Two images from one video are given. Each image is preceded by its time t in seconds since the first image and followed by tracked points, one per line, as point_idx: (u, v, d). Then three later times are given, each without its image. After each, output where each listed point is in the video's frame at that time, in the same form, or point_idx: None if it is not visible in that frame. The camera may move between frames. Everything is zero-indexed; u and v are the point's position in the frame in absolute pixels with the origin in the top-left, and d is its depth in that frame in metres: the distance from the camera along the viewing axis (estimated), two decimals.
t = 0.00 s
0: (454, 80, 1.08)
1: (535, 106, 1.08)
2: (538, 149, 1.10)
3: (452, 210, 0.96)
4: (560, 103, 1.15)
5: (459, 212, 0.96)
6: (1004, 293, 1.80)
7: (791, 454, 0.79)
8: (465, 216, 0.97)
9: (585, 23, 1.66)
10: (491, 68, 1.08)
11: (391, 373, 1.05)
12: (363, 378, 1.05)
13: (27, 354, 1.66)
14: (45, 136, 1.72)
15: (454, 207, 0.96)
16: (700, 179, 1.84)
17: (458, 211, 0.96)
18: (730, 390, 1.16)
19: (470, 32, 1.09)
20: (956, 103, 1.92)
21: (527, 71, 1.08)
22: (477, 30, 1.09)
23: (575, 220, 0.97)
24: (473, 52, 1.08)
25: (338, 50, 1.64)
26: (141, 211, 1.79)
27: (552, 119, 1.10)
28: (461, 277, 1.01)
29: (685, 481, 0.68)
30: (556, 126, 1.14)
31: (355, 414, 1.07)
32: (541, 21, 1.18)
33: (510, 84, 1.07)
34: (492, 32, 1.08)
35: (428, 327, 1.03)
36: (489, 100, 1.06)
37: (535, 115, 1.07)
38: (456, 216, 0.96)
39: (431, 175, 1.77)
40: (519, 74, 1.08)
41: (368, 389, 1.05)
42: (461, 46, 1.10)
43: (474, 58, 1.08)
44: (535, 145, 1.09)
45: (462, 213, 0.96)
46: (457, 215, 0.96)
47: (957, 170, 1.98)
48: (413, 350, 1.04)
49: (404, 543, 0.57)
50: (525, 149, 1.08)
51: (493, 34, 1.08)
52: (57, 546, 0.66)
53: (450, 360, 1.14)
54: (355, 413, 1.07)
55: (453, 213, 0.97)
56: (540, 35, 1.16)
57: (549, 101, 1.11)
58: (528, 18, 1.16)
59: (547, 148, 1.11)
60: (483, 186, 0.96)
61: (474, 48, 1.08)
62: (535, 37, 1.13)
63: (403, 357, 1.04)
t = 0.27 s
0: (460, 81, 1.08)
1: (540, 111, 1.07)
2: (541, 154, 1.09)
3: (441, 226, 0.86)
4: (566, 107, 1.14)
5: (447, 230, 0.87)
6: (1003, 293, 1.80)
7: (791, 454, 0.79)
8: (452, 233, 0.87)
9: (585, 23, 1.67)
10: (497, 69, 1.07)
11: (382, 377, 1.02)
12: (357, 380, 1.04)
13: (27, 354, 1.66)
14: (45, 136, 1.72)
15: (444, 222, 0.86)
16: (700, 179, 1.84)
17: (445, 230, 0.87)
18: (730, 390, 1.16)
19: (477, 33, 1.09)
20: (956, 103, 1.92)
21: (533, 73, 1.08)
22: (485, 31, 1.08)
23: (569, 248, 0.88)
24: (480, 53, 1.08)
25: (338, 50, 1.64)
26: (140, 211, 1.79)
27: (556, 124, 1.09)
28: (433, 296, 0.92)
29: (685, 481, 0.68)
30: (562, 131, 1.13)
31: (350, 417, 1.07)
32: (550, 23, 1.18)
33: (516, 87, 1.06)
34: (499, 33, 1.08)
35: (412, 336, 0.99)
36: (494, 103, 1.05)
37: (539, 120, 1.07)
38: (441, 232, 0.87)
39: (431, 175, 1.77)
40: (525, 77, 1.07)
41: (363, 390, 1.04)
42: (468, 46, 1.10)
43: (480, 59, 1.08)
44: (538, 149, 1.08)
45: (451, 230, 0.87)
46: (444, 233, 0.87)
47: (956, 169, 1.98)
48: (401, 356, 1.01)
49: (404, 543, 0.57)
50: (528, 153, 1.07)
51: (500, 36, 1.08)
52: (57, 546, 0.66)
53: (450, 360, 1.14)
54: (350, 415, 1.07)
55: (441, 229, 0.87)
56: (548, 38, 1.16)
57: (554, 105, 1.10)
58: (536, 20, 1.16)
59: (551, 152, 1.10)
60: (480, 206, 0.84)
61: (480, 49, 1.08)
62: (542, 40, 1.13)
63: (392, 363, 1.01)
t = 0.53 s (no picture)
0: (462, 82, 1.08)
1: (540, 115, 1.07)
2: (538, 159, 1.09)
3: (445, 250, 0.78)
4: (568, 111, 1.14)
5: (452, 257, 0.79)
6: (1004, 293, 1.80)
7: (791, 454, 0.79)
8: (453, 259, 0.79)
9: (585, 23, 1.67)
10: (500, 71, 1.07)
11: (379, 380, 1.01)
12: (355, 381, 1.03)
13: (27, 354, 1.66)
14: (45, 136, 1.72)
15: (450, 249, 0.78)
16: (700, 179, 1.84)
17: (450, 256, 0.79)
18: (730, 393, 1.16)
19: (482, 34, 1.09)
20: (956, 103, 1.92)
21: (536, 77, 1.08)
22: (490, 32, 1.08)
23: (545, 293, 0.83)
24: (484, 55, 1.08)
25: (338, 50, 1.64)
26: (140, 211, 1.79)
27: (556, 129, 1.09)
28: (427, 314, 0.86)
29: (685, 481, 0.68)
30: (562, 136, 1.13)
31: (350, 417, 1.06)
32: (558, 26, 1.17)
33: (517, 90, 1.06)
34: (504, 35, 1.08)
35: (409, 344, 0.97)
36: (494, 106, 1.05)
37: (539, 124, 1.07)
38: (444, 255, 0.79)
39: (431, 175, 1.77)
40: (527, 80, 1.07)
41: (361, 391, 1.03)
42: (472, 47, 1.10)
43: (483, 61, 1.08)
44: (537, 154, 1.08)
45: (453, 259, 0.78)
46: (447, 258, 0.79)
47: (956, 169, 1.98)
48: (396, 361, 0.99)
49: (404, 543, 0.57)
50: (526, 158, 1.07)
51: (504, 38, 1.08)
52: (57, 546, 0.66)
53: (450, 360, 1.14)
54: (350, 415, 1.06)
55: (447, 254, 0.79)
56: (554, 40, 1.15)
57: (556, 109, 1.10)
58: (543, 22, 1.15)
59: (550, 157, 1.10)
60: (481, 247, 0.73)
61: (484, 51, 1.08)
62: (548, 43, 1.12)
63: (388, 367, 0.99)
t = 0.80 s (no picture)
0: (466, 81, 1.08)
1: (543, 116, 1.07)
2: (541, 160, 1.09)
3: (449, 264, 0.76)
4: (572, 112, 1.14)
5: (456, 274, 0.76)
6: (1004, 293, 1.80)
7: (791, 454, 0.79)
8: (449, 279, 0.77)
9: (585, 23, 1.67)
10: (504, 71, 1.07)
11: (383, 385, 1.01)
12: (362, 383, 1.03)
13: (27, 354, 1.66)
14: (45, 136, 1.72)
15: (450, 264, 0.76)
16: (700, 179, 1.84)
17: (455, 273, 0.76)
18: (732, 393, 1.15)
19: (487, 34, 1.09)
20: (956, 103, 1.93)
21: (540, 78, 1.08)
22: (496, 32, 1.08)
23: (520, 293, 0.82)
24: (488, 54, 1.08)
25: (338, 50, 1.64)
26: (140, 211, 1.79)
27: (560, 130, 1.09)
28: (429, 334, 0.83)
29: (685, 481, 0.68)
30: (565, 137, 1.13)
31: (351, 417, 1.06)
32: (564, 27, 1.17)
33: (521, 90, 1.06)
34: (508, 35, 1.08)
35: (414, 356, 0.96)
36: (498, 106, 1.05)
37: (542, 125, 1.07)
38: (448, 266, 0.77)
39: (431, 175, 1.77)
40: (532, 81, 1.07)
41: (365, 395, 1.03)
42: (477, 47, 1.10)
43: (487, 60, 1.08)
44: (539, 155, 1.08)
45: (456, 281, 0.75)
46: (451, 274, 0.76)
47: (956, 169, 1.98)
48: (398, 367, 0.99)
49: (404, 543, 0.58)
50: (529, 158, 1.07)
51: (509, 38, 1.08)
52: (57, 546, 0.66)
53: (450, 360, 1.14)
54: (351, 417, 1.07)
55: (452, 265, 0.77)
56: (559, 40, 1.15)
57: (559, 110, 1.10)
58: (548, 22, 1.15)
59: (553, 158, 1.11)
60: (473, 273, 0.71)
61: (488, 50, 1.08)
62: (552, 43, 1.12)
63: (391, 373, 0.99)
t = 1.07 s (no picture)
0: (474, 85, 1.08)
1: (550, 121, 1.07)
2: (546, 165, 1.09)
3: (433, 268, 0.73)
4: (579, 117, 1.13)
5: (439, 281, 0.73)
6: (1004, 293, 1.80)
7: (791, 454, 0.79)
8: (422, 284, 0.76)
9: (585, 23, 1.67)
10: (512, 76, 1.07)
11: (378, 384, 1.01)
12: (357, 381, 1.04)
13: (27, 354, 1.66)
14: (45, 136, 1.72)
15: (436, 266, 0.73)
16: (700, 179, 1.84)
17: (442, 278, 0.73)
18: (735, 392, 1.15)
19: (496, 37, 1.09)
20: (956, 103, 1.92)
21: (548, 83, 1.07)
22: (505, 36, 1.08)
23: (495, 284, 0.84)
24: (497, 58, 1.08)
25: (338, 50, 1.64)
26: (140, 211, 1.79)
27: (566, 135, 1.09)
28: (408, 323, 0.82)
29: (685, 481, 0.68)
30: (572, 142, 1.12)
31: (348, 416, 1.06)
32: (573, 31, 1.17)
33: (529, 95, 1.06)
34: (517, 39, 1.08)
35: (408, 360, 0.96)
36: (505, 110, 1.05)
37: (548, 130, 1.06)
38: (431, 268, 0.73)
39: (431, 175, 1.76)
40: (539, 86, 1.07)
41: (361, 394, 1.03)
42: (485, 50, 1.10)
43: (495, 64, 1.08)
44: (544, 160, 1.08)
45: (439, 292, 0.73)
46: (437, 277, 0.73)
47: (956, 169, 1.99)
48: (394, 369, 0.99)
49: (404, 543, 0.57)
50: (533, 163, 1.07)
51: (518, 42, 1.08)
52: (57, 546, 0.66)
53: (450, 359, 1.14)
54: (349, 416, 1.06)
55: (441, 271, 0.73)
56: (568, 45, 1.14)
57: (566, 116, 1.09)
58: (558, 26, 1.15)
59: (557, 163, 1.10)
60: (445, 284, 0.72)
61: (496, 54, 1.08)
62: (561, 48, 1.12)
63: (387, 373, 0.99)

::::::::

Above are records; repeat only the lines starting at the line with "45: (462, 213, 0.96)" and ending at the line with "10: (497, 69, 1.07)", exactly as they appear, both included.

45: (462, 213, 0.96)
46: (457, 215, 0.96)
47: (957, 170, 1.98)
48: (413, 350, 1.04)
49: (404, 543, 0.57)
50: (525, 149, 1.08)
51: (493, 34, 1.08)
52: (57, 546, 0.66)
53: (450, 360, 1.14)
54: (355, 413, 1.07)
55: (453, 213, 0.97)
56: (540, 35, 1.16)
57: (549, 101, 1.11)
58: (528, 18, 1.16)
59: (547, 148, 1.11)
60: (483, 186, 0.96)
61: (474, 48, 1.08)
62: (535, 37, 1.13)
63: (403, 357, 1.04)
t = 0.27 s
0: (460, 81, 1.08)
1: (540, 111, 1.07)
2: (541, 154, 1.09)
3: (441, 226, 0.86)
4: (566, 107, 1.14)
5: (447, 230, 0.87)
6: (1003, 293, 1.80)
7: (791, 454, 0.79)
8: (452, 233, 0.87)
9: (585, 23, 1.67)
10: (497, 69, 1.07)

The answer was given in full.